Questions to answer:
**A.** Reproduce the NHI passage word for word, from "Major additional taxes" to "to be less.".
**B.** Answer from the NHI passage, one line each:
(i) On what date did Di McIntyre's comments appear?
(ii) What VAT rate is listed among the taxes required at the start?
(iii) What share of state procurement is said to be tainted with fraud and inflated prices?
**C.** Summarize the NHI passage in two sentences.

Passage to read:

NHI a bonanza for bureaucrats, a gift for looters
Di McIntyre’s comments in support of the National Health Insurance (NHI) system, “We can build NHI, and we should” (August 25), are a mix of snide insults to the “privileged”, false claims about NHI benefits and costs, and blithe assumptions about how “vigilance” can safeguard the new system from corruption.
Her assertions are also misguided. On the contrary, the NHI is not needed to achieve universal health coverage. Instead, this requires much more efficiency and accountability in public health care. It also needs increased access to private care, to be achieved by allowing low-cost medical schemes and empowering poor households to access these via tax-funded health vouchers.
Major additional taxes (at least a 3% payroll tax, a 3% surcharge on income tax, and a 20% VAT rate) will be required at the start, and are likely to increase as the population expands.
Medical scheme members may pay just as much in increased taxes as they do now for their monthly contributions, while the benefits they receive are likely to be less.
In addition, high contributions could be reduced by allowing low-cost medical schemes and introducing compulsory enrolment for all formal employees, which would spread risks and further bring down contributions.
There will be no major cost savings from “strategic” NHI purchasing. Instead, comprehensive state controls will rule out competition and innovation, while the purchase of every item needed for 59-million (and more) South Africans will be subject to escalating BEE requirements. Yet already these rules taint some 40% of state procurement with fraud and inflated prices. They also spawn violence and intimidation by those demanding “their” 30% “share” of subcontracts.

Record extracts:
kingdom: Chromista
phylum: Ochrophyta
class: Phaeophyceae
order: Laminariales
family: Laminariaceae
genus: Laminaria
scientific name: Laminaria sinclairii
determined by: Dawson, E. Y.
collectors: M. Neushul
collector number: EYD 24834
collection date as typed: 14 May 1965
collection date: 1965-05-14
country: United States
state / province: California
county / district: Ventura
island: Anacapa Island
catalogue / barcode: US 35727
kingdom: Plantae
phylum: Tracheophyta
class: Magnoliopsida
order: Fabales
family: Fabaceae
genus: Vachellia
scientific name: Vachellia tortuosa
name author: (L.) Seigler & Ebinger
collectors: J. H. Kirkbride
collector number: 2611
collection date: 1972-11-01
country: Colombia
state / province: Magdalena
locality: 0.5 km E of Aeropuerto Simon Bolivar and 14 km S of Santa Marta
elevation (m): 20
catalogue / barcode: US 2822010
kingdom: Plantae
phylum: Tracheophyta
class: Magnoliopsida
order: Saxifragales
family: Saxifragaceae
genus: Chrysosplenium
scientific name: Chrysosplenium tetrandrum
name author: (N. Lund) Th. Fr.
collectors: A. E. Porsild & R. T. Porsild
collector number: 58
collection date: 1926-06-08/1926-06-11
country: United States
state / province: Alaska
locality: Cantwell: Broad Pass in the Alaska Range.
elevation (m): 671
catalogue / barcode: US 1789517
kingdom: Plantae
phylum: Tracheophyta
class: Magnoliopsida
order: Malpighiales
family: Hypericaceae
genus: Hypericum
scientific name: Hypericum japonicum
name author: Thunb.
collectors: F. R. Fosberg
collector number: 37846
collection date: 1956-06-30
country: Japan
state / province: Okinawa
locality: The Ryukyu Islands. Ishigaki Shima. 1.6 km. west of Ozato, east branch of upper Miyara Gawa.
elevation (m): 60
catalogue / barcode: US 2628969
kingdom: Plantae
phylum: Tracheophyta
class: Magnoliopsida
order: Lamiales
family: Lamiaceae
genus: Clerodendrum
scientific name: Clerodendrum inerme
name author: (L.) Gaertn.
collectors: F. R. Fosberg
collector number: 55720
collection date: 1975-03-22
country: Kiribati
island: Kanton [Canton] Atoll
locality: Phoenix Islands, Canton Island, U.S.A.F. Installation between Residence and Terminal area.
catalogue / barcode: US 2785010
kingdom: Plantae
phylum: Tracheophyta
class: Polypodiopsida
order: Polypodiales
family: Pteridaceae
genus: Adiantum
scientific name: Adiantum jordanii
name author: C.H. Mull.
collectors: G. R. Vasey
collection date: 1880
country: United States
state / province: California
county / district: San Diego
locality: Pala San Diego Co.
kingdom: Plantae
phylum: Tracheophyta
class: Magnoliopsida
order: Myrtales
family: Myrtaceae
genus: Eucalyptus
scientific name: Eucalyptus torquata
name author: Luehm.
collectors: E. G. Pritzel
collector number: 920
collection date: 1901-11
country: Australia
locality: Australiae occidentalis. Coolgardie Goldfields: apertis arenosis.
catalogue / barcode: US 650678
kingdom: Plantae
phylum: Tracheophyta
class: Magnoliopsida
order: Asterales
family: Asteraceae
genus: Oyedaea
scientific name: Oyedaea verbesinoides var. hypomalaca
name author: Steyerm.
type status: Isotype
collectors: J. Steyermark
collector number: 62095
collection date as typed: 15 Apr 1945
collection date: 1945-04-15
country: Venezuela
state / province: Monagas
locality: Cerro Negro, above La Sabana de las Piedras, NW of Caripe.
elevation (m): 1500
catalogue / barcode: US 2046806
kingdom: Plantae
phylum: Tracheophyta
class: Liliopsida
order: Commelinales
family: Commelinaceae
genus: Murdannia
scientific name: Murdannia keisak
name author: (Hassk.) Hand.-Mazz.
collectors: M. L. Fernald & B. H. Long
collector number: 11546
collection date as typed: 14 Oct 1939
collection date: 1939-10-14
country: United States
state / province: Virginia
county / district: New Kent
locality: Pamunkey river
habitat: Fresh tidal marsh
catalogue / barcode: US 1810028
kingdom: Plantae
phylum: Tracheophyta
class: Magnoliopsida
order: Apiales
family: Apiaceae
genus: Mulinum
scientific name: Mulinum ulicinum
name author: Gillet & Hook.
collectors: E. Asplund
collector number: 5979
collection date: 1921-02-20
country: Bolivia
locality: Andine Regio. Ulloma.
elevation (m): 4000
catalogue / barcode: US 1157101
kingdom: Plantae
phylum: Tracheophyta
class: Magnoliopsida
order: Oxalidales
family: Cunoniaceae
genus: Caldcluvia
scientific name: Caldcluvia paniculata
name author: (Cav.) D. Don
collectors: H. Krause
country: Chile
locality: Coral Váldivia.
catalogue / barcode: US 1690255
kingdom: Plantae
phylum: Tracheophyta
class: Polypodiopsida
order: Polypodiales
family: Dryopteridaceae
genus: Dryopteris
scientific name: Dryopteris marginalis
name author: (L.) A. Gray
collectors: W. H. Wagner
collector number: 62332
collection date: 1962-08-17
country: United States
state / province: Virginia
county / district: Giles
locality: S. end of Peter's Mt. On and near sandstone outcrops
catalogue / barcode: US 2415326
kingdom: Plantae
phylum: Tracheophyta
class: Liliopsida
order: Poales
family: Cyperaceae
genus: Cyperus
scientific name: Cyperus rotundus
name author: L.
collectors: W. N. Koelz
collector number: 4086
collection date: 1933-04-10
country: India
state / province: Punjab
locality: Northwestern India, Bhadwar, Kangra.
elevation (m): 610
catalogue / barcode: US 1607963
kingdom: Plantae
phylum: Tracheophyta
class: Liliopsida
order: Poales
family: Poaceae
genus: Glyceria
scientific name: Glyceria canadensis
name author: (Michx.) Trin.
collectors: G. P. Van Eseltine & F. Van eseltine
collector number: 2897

Answer set:
**A.**
Major additional taxes (at least a 3% payroll tax, a 3% surcharge on income tax, and a 20% VAT rate) will be required at the start, and are likely to increase as the population expands.
Medical scheme members may pay just as much in increased taxes as they do now for their monthly contributions, while the benefits they receive are likely to be less.

**B.**
(i) August 25
(ii) 20%
(iii) Some 40%

**C.** The NHI passage argues that NHI is not needed to achieve universal health coverage, which instead requires more efficient and accountable public health care and wider access to private care through low-cost medical schemes and tax-funded health vouchers. It warns that NHI would demand major additional taxes, may leave medical scheme members paying as much for fewer benefits, and would bring no major cost savings, since state controls would rule out competition and BEE rules already taint some 40% of state procurement with fraud and inflated prices.